Coffee and cookies will be served!

Targum is a unique genre, offering a verbatim Aramaic rendering of the Hebrew biblical text, while weaving into it additional details and context that transforms the text often in significant ways. This paper will consider how the Targum of Ruth transformed the figures of Ruth and Boaz into paragons of rabbinic excellence.



Michael Legaspi: The Problem with Knowledge


Michael Legaspi, Associate Professor of Classics and Ancient Mediterranean Studies, and Jewish Studies, will be presenting a paper entitled

“The Problem with Knowledge: Perspectives from Classical and Biblical Traditions”

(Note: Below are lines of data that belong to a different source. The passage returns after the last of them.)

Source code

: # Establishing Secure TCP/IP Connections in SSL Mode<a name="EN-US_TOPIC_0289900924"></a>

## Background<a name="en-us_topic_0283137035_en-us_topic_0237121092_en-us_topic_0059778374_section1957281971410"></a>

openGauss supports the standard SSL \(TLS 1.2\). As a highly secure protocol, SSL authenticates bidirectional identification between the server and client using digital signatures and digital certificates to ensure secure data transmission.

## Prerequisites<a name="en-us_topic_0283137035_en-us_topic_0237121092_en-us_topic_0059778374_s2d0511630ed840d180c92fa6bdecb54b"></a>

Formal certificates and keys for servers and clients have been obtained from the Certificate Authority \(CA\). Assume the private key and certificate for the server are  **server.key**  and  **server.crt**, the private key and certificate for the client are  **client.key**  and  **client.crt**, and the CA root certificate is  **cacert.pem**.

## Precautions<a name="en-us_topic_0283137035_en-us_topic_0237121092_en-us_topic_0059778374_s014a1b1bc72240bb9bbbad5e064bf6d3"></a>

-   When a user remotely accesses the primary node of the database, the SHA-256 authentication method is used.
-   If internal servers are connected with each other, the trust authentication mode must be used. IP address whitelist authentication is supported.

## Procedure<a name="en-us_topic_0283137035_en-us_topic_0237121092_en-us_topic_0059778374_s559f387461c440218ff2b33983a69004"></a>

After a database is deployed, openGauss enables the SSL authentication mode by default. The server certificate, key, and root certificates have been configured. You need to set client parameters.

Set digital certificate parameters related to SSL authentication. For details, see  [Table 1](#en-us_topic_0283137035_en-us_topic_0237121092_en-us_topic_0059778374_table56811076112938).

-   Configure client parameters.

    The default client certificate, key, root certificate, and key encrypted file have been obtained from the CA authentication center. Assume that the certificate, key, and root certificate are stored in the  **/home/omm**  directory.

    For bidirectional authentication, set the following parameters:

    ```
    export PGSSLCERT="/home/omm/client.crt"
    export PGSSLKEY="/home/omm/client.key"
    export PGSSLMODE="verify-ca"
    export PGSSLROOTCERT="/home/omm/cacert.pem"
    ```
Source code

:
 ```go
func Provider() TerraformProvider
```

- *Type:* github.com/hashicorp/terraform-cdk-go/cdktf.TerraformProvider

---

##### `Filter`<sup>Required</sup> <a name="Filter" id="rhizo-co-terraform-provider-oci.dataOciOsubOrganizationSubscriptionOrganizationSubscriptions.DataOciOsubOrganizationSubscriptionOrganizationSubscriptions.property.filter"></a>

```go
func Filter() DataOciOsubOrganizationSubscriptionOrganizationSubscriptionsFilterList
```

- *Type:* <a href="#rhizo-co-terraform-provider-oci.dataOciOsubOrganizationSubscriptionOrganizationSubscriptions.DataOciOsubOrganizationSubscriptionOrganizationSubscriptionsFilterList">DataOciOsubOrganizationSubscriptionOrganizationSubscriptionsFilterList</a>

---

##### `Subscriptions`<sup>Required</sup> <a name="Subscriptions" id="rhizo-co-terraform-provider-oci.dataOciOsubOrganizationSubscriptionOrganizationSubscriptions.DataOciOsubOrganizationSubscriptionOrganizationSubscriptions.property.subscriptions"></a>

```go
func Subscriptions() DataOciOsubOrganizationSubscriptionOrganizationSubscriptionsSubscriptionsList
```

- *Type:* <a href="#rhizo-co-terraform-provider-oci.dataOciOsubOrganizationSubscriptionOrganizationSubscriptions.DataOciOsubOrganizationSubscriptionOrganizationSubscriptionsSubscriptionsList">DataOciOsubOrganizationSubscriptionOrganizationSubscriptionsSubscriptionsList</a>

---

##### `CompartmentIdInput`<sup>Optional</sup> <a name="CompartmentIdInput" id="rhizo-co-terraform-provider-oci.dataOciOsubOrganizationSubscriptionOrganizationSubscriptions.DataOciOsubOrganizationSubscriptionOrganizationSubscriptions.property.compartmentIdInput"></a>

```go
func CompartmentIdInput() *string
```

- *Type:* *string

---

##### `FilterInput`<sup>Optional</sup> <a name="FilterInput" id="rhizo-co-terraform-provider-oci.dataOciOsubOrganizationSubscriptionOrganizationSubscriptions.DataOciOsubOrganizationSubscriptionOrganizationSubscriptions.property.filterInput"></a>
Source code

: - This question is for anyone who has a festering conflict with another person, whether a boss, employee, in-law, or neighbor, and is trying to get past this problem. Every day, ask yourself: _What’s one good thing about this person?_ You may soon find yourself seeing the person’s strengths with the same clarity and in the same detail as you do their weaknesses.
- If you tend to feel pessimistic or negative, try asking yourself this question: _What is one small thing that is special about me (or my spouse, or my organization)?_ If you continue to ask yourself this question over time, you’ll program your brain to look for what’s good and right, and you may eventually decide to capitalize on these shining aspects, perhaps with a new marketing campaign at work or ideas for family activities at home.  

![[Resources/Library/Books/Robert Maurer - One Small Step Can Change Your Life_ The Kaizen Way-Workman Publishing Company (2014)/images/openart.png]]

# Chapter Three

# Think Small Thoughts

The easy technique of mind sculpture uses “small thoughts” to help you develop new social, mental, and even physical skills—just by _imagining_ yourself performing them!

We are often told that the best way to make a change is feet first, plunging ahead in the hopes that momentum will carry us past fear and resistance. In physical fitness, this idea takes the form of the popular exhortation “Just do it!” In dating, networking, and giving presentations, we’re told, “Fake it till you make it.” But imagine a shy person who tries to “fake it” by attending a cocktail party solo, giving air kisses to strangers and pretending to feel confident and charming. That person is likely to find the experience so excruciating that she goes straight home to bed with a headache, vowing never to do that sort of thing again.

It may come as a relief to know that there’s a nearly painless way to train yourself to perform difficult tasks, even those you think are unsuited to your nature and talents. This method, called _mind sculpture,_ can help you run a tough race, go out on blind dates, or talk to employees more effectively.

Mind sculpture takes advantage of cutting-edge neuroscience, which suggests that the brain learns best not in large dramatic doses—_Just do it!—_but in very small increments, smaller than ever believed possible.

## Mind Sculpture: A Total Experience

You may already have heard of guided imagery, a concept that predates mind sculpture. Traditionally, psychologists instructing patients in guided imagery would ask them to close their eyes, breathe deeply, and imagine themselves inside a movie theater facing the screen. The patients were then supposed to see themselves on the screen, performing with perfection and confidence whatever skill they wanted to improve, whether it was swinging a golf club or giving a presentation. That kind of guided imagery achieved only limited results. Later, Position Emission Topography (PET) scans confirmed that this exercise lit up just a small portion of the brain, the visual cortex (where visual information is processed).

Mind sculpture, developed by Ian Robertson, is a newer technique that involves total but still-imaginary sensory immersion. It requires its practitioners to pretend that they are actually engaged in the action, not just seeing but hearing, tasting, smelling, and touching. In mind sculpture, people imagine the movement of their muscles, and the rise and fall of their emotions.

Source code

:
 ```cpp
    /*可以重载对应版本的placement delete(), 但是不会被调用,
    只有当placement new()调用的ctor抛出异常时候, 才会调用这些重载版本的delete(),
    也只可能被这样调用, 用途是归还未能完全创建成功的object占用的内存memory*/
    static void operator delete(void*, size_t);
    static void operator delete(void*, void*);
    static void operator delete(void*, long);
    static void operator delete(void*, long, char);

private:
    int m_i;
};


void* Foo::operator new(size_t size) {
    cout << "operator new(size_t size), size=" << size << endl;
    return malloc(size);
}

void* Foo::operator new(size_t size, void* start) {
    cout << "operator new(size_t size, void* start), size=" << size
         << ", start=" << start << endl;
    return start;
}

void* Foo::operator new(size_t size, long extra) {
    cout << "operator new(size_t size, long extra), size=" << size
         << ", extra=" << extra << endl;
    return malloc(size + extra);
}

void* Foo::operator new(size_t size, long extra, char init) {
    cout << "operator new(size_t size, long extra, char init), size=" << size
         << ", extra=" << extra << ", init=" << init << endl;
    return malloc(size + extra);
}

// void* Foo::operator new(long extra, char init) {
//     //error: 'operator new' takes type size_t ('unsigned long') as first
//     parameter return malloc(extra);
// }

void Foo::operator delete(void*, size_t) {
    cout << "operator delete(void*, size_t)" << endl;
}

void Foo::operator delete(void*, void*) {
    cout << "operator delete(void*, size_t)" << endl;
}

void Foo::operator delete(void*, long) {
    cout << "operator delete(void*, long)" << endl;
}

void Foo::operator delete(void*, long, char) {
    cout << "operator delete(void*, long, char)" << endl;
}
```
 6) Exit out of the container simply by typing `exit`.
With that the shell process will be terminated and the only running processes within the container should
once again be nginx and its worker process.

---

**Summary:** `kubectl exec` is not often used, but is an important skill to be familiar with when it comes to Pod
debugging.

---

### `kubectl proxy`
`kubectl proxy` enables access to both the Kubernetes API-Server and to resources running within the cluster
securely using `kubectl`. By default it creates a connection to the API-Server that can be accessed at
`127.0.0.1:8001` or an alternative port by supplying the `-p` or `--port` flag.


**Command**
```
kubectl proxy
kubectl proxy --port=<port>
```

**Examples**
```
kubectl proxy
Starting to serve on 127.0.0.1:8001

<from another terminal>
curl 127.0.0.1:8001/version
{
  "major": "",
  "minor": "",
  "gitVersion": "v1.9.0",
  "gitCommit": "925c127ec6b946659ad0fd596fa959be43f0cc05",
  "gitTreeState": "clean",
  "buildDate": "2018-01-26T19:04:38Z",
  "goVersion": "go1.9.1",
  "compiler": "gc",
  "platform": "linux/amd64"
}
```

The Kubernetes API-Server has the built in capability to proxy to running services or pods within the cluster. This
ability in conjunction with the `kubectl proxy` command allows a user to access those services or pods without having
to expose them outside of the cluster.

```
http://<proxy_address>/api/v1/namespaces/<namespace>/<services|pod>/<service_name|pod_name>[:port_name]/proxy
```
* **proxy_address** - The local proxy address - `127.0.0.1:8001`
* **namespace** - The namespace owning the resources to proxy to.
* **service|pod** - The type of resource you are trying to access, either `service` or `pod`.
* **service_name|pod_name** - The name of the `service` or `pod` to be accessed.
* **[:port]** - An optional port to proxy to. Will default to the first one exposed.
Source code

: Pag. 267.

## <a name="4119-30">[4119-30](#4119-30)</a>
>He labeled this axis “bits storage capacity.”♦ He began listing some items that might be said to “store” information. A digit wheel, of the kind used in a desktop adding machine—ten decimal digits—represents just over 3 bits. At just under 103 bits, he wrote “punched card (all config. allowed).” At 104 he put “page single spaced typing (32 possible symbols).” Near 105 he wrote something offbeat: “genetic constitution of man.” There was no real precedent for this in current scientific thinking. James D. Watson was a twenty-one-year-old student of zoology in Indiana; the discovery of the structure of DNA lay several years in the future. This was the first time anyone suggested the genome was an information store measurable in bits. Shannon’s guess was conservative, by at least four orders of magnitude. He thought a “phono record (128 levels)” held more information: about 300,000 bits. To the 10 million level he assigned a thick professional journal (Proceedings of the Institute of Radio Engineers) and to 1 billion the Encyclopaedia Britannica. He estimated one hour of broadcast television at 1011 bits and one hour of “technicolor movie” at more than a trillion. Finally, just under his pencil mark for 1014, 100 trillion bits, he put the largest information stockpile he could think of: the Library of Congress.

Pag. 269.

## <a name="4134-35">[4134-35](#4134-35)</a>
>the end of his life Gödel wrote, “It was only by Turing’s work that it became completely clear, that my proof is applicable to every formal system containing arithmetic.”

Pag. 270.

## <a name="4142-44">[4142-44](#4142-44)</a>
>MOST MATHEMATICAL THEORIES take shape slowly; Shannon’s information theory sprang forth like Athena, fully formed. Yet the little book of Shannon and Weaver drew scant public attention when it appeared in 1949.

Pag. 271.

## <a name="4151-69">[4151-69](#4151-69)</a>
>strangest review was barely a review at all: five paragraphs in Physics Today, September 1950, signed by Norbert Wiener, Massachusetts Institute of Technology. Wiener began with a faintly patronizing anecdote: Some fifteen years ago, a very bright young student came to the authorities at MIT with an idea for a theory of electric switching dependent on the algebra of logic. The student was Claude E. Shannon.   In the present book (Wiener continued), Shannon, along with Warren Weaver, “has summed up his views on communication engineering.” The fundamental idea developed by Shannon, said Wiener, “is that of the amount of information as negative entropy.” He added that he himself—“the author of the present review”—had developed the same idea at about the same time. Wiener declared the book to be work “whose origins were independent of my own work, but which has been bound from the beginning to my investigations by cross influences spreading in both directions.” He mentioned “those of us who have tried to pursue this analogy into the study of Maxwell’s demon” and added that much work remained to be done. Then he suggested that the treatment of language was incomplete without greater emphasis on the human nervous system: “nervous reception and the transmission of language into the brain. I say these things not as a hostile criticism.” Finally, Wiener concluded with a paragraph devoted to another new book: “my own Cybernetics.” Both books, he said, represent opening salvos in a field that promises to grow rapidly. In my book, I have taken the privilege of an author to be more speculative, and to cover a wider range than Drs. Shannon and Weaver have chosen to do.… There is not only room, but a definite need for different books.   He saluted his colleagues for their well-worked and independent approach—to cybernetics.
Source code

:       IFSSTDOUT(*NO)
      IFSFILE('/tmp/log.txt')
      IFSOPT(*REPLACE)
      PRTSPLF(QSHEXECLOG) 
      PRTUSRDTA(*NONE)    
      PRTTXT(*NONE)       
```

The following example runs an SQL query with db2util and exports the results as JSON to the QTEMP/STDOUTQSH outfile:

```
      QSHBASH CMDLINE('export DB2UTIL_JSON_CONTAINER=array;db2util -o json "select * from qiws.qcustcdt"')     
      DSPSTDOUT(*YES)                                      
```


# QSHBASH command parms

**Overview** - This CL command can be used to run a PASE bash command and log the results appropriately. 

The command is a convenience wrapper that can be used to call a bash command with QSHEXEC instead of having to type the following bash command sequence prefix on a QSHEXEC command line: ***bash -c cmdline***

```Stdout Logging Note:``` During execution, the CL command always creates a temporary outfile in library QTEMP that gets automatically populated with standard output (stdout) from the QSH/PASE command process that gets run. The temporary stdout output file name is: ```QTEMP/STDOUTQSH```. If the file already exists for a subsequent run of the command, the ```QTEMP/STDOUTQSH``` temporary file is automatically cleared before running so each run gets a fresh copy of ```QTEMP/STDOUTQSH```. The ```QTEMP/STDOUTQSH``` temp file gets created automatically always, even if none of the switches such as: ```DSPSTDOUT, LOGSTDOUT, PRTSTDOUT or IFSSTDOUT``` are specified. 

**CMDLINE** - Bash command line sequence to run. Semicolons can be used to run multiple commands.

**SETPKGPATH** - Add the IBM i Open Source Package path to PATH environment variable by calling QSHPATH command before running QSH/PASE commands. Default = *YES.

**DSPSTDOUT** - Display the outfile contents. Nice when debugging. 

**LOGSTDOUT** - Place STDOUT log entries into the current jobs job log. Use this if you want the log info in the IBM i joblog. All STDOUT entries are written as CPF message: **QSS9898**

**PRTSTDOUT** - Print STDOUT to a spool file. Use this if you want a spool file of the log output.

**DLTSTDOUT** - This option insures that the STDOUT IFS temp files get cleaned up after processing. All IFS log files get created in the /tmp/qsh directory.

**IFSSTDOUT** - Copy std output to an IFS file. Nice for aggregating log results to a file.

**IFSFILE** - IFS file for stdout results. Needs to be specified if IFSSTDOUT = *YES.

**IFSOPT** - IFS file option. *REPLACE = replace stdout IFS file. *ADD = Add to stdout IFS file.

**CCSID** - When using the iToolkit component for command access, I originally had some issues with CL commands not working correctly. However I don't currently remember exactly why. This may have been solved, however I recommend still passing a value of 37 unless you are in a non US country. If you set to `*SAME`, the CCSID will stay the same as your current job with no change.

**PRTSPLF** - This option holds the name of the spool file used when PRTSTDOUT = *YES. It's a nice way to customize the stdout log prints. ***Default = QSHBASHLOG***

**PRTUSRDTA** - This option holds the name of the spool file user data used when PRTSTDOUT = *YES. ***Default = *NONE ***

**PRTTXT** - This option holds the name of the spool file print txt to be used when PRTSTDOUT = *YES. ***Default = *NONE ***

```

on Tuesday, October 20, 2015 at 3:30 pm in 102 Weaver. Coffee and cookies will be served!

Modern attitudes toward knowledge have been shaped in crucial ways by the Scientific Revolution and the Enlightenment. We tend to view knowledge as indispensable, the pursuit of knowledge as something natural and noble. Yet many foundational texts in Western culture present knowledge as a dangerous and problematic attainment. They prompt us to consider its limits and ambiguities and to ask whether certain forms of knowledge may actually be obstacles to human flourishing, hindrances in the pursuit of another ancient ideal: wisdom.